Шрифт:
Если бы не деньги, Софья Андреевна никогда бы не припомнила ему, что в конечном счете это он завез ее в сарай с Венерой и добровольно сделался причиной многих следствий, вплоть до сегодняшнего нападения разряженной шпаны. Она бы охотней держала это в себе, как потаенное сокровище. О, она имела право каждый свой убыток соединить с тем днем отчетливой чертой и наслаждаться чистой геометрией обиды, как иной бы наслаждался музыкой. Обида, пронизав и выстроив её простую и осмысленную жизнь, превратила ее в совершенство, подобное чуду архитектуры или хрустальной глыбе, где в твердой и ясной глубине силою обиды сохранялись драгоценные, щемящие подробности. Холодный, майский, яблоневый запах молний посреди июньской жары, и как от голого двора, где текла и плясала бешеными свечками жидкая грязь, внезапно потянуло весной, и как по этому двору, выхлестывая сапожищами фонтаны, сутуло мотаясь, придерживая на себе изнутри стрекочущий прозрачный дождевик, пробежал веселый человек с намокшей бородой, и его дождевик трещал, когда на человека с маху налетала белая гуща ливня. Может быть, Софья Андреевна мучилась как раз потому, что не могла словами передать особую значительность своих воспоминаний, безукоризненную логику событий, начавшихся со скособоченного спуска на проселок и стройно дошедших, ни единой линией не увильнув в непроницаемое прошлое, до сегодняшнего дня. Она никак не могла договориться до главного. Обида, питая собою воспоминания сильнее иной любви, искажала их несколько иначе, чем любовь: вся обстановка того события так укрепилась в памяти Софьи Андреевны, что, случись ей увидать хоть на другой же день колоннаду, сарай, мешки в сидячих позах в глубине сарая, она бы сочла их худшей, чем у нее в голове, копией с подлинника, неизвестно куда пропавшего. Так что теперь она свободно возвращалась на место преступления и в этих снах наяву была, как ни странно, скорее Иваном, чем собой, — Иваном предусмотрительным, хитрым, бормочущим сквозь зубы, что он всего лишь развлечется и не будет ни за что расплачиваться, — при этом плоские губы Софьи Андреевны искажались зловещей усмешкой.

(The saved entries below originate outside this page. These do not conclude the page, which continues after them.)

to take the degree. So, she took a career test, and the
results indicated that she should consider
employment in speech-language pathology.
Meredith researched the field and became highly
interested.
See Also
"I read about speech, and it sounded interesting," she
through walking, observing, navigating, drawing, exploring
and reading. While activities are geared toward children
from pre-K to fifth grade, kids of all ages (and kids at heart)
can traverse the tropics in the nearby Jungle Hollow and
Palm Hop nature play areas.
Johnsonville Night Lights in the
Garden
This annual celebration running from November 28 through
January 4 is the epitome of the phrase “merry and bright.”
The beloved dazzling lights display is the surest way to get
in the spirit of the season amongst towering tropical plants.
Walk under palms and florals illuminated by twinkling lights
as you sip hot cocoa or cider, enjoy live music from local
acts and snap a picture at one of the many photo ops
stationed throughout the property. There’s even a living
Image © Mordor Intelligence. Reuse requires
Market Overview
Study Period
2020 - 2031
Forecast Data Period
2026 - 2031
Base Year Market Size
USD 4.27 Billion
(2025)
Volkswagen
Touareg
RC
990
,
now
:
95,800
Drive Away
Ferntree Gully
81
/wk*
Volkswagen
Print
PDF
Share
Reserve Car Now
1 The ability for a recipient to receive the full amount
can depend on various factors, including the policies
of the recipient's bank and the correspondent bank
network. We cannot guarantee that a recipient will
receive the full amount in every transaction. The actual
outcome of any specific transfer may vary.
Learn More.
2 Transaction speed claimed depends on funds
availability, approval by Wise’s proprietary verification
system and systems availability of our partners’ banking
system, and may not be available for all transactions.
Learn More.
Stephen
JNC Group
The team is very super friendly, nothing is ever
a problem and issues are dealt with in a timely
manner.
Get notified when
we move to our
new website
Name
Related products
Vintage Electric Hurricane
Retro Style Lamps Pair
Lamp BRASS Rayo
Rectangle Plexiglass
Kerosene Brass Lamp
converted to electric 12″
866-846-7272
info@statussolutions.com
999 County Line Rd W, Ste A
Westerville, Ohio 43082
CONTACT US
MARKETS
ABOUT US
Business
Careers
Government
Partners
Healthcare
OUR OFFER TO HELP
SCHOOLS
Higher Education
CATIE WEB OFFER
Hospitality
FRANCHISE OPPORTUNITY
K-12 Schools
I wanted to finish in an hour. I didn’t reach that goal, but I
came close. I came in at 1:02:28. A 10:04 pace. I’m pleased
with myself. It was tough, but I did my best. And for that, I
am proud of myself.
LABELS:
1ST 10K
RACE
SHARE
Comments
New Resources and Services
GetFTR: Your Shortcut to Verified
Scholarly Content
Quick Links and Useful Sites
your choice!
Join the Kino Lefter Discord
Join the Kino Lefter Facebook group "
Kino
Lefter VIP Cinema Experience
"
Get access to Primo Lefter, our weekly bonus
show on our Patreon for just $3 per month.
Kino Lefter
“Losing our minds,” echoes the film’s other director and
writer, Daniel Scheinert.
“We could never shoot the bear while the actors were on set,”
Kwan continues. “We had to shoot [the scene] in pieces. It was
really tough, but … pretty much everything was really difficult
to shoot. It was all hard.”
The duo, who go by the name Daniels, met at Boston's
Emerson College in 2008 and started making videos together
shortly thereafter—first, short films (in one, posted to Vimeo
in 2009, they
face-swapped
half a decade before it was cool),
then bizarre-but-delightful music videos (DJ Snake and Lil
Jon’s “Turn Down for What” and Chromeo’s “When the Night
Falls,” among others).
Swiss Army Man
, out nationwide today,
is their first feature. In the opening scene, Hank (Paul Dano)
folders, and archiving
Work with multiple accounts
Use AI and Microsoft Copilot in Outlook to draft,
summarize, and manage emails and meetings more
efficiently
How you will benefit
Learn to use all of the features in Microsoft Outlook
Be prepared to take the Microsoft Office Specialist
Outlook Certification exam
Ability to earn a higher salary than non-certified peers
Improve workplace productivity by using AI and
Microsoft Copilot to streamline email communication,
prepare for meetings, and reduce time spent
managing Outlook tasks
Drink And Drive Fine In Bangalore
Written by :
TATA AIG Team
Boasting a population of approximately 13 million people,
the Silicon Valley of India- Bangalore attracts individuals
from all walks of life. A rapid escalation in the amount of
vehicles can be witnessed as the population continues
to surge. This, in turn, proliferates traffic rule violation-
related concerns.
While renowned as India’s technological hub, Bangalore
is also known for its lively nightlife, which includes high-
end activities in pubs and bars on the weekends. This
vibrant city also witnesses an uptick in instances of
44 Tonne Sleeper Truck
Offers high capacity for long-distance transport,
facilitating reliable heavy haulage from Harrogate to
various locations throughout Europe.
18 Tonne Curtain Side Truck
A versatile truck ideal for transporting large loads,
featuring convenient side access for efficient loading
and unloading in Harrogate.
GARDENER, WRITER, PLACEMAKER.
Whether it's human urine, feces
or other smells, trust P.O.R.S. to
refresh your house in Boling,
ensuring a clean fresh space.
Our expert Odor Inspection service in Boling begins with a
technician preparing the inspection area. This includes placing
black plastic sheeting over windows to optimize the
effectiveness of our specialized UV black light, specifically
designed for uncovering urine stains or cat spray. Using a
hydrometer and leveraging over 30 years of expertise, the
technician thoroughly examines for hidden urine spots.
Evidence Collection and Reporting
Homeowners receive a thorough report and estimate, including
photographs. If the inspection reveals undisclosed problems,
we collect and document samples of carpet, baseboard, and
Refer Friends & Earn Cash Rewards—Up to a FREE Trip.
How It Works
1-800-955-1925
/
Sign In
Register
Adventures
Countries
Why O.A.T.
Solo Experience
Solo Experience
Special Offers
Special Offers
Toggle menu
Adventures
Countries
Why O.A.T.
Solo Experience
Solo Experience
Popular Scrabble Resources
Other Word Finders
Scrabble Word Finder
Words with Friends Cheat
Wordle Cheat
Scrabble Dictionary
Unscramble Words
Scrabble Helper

Себя же Софья Андреевна почти не помнила — ей чудилось, что она как раз норовила спрятаться, ускользнуть в боковую тень, а Иван не давал.
Ей, например, казалось, что еще на проселке она пыталась ухватиться за какие-то, что ли, ветви, остановить мотоцикл. Потом у нее сложилось ощущение, что она по рвущимся, ячеистым сетям залезала под крышу, полную влажных шорохов и перестуков, — в действительности на стене была развешана иссохшая упряжь, и никуда Софья Андреевна не лезла, а осторожно выбралась из коляски и, подстелив себе воздушный на высоком колком сене носовой платок, села так, чтобы Ивану была видна ее склоненная фигура, которой Софья Андреевна попыталась сообщить что-то такое красивое от балетного лебедя, — и от напряженной неловкости позы сразу стала задыхаться и дрожать.
Ей казалось, что она так долго не вытерпит. Еще сидя на остывающем мотоцикле, глядя прямо перед собой, Иван заговорил срывающимся голосом — она хоть понимает, что делает, над ним смеются мужики, — но Софья Андреевна, готовая услышать совсем другие слова, даже придумавшая их за Ивана (при помощи великого Толстого), ничего почти не поняла и перебралась на другое место в смутной надежде, что там и объяснение пойдет по-другому. Рядом вздохнуло, перемялось, шаркнуло — Софья Андреевна обомлела, будто вовсе этого и не ждала. Какое-то время она еще держалась, силясь не свалиться окаменелой статуей на Ивана, присевшего рядом, тяжело придавившего стог.
Во дворе, сквозь отвесный гудящий ливень, неясно рисовалась щербатая колоннада с чем-то рваным, свисающим с перекрытия. Убогие колонны стояли и сквозили будто в пустоте, еле-еле можно было различить за ними серую линию крыш, — но когда из ничего бесшумно возникала молния, вместе с нею возникал, надвинувшись, изъеденный особняк и несколько секунд стоял, словно таращился спросонья, а следом лупил оглушительный гром. Софья Андреевна все слушала, когда же Иван, переждав разбегающийся треск, скажет ей про свою любовь, — волновалась и вздыхала, будто виноватая. Безрукая Венера, повернув небольшую головку, глядела на нее каменными яйцами мраморных глаз.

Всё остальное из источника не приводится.